Evaluate Technologies with Remote Access in Mind

Paul Mah

New research from collaboration firm oneDrum says that many workers find themselves unable to work from home despite the fact that they are willing to do so. The survey quizzed 606 employees and 610 employers in November 2009 and was conducted in the United Kingdom on businesses with fewer than 250 employees.


Based on statistics obtained from the study, 61 percent of employees never work from home, even though 72 percent of SMBs allow it.


According to the report on CBR Online:

Over 80% of respondents said that they felt they could be more productive when working from home, mainly because of fewer distractions. One-third of workers said that they could do all or most of their work from home.

One key reasons cited for the low take-up rate was that work documents were not accessible outside of the office. This particular issue caught my interest because the underlying issue is a familiar one: Not having the necessary technology to support remote work is the most common barrier for SMBs.

• Saved entries:
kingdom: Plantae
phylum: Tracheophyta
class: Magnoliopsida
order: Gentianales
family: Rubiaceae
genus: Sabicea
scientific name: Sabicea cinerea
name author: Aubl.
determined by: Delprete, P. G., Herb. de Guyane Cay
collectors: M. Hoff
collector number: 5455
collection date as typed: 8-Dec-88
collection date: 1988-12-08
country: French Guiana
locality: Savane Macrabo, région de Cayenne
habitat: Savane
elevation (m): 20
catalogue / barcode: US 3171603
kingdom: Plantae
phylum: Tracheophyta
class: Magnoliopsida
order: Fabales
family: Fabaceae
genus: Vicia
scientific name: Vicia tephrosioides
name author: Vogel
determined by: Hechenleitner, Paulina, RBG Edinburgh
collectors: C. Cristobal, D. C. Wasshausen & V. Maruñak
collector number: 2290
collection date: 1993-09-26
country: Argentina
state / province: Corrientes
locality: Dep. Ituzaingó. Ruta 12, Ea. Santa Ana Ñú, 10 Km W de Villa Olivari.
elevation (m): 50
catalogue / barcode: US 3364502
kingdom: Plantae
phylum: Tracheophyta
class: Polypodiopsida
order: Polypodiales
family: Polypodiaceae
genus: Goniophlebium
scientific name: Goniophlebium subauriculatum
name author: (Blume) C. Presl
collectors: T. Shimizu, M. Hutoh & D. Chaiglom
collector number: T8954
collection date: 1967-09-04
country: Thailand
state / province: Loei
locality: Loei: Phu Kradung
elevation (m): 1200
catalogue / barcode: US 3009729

• Problems to solve:
1 - According to the article on remote access, how many employers took part in the oneDrum survey?
2 - Continue the article on remote access from the point where it stops.

• Answers given:
1 - 610 employers took part in the survey.

2 -
In a way, the findings are not surprising, especially if you consider that 55 percent of the employers surveyed say they fail to see how such work flexibility translates into greater productivity. With benefits hard to quantify, it follows that CIOs and IT managers are hesitant to pour money into technologies to facilitate telecommuting.


On the other hand, the response from employees is near unanimous where productivity is concerned: Staffers feel they can get more done at home. Laying aside the inevitable debates over actual productivity, the truth is that our perception does play a vital role in shaping our job satisfaction.


Moving forward, my suggestion for SMBs is simple: Do a gradual move toward teleworking. This can be achieved by evaluating new technologies with an eye toward facilitating it.


For example, I recently wrote about how I switched to a hosted Exchange provider. While I don't use it on a daily basis, the superior OWA (Outlook Web Interface) found in Exchange 2010 worked very well. In a pinch, I know I can access my e-mail from any Internet browser with little effect on my productivity. Similarly, users who opt to use SugarSync's file-synchronization service as a backup solution are automatically empowered to remotely access the most updated copies of their files from home.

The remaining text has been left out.